━━━━━ Document extract ━━━━━

# New to predator hunting.. advice?



## NeckWringing101 (Sep 21, 2011)

Hello all, I am in Minot ND and have been an avid waterfowl and upland hunter for many years. I am looking to get into hunting coyotes as it seems very exciting and would be a great in between other seasons. My equipment currently consists of a 223, camo and a 4x4. I am seeking advice, tips, suggestions etc. as to (preferably minimal) equipment purchases, possible locations within 1.5 hrs. drive etc... in return I promise to post pics of any success I may have! :beer:


----------



## C4L (Nov 4, 2011)

Advice; pick a direction, start at sunset, drive, stop, locate coyotes, either through howling, siren, or perhaps you stumble on sign. When you get responses, note where they are, I mark them on a GPS. Then move on, drive a mile, two miles, whatever you fancy, then locate again.

You can do this all night if you wish, come morning you go to bed, wake up and head out in another direction at sunset.

Rinse and repeat, a couple days of hard work can set you up with enough area to call for the entire winter, depending upon bow hard you hunt I suppose.


----------



## NeckWringing101 (Sep 21, 2011)

Awesome info, like I said I'm new to the game, been watching videos and practicing (if you can call it that) calling. I realize my first post was sort of vague. I am very dedicated to the passions I pursue (borderline obsessive) and will put my time in as far as scouting, learning calling, patterning etc... I am in no way expecting quick results but everyone starts somewhere right? I seem to pick up calling quickly (geese, ducks, turkeys etc.) So hopefully I can give this a go, the videos mixed with boredom have fueled this new venture. Plus the way I look at it I will only be benefiting the bird population with any success I may have... Thanks again for the insight and I welcome anymore!


----------



## NeckWringing101 (Sep 21, 2011)

Also...

It sounds like coyote calls are best this time of year? Any certain calls you'd recommend for a novice?


----------



## Sask hunter (Sep 11, 2008)

The coyotes now are extremely difficult to call in. You may not want to hear this but, I would advise waiting till November or December and then calling (this will save you a lot of frustration). Over the summer you can practice calling, watch videos and scout if you want. I never go out and scout coyotes though. As I hunt other things like deer and ducks I watch for coyotes or thick cover that look to be prime coyote habitat. When I say coyote habitat I mean bedding cover. During the night when they hunt they will be in the cover and open fields hunting. Shortly after sunrise they will go to the cover to sleep or hunt or do what ever. Coyote bedding cover can be anything really. A series of draws or coulees or a big valley, draw or coulee. I also look for thing like big sloughs( 1/2 mile by 1/2 mile), preferrably over grown with red weeds. Pastures are good areas to look as well. Up here I have started hunting areas that are stubble fields but are dotted with lots of tiny ( most are about 20 yards by 20 yards) bush. Also up here the deer winter in cover or with in a half mile of it, so calling the cover where the deer are wintering is a hot spot. You mentioned you hunt other things so this yr when you go to get rid of your ducks and deer scraps dump them in coyote country. Dump all your scraps there and then come late fall or early winter go in and call around where you have dumped your scraps. This is as close to a guarantee as possible to calling in a coyote and will help boost your confidence to know you are doing things right. Also if you call a good spot, but don't get anything don't be afraid to try there again. Last yr I called a spot twice and called in coyotes both time, but this yr I called the same spot proably 4 times and never called in nothing.

━━━━━

Prompt 1:
List the equipment that the first post of the coyote hunting thread says the poster currently owns.
Prompt 2:
Copy the stretch of the coyote hunting thread from "## C4L (Nov" through "then locate again.", word for word.

━━━━━ Dataset extract ━━━━━

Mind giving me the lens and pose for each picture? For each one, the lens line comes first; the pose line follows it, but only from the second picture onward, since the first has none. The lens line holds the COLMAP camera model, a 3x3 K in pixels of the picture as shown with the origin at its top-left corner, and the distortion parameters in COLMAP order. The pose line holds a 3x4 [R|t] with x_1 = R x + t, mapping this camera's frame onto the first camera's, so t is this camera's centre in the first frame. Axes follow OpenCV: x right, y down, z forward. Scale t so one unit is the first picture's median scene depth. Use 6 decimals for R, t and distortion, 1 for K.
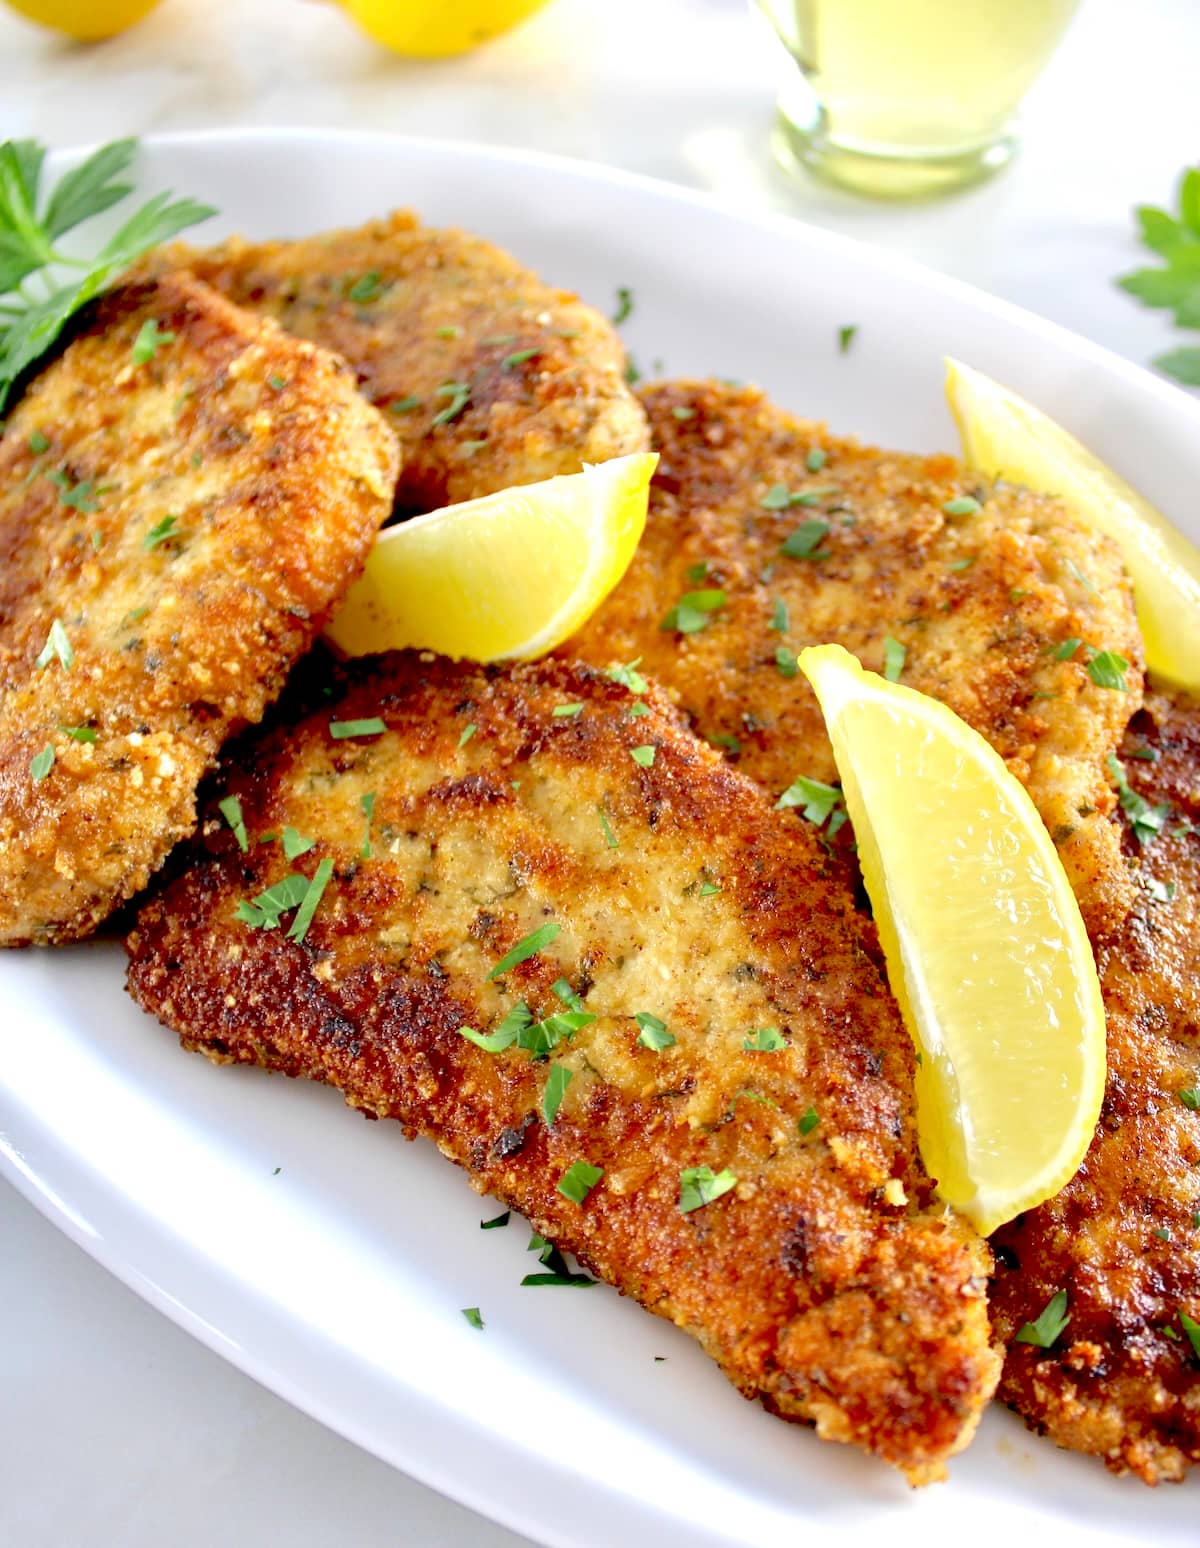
lens RADIAL K [[1492.6, 0, 608.0], [0, 1492.6, 807.0], [0, 0, 1]] dist [-0.134921, 0.000000]
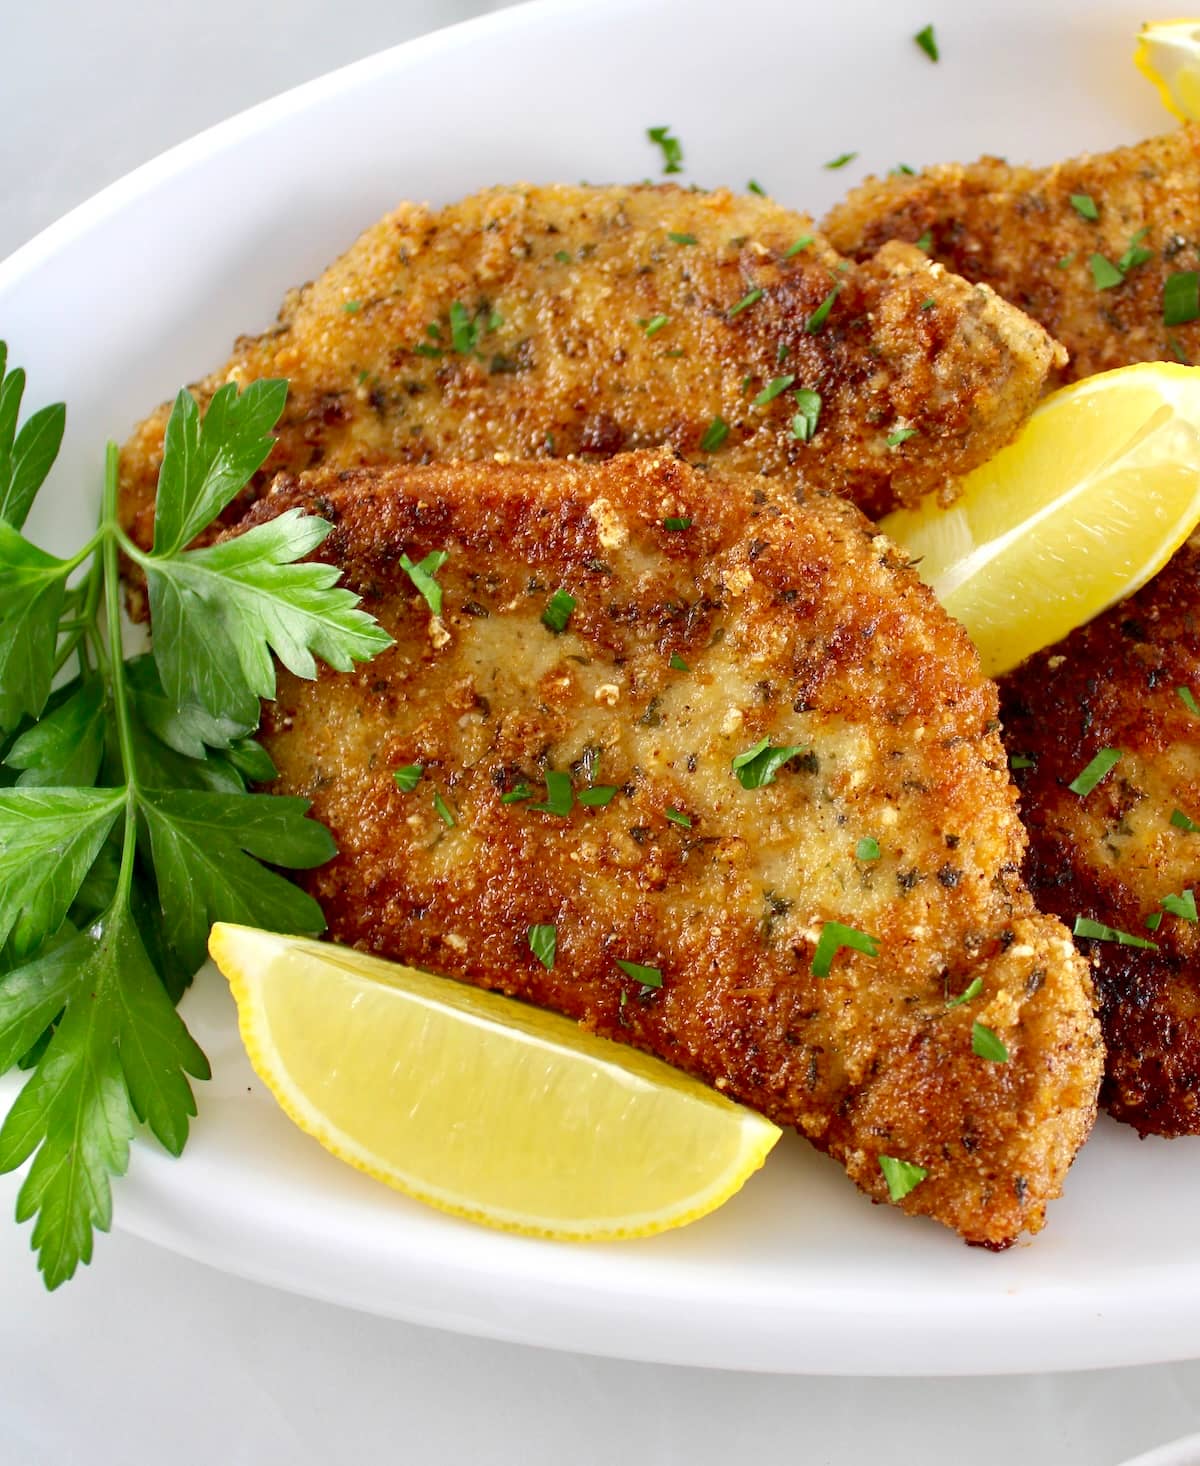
lens RADIAL K [[2014.0, 0, 665.6], [0, 2014.0, 647.2], [0, 0, 1]] dist [-0.094383, 0.000000]
pose [[0.685012, -0.660464, 0.307483, -0.749185], [0.566819, 0.748313, 0.344592, -0.759716], [-0.457684, -0.061762, 0.886967, 0.012000]]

━━━━━

Task solution 1:
- a 223
- camo
- a 4x4

Task solution 2:
## C4L (Nov 4, 2011)

Advice; pick a direction, start at sunset, drive, stop, locate coyotes, either through howling, siren, or perhaps you stumble on sign. When you get responses, note where they are, I mark them on a GPS. Then move on, drive a mile, two miles, whatever you fancy, then locate again.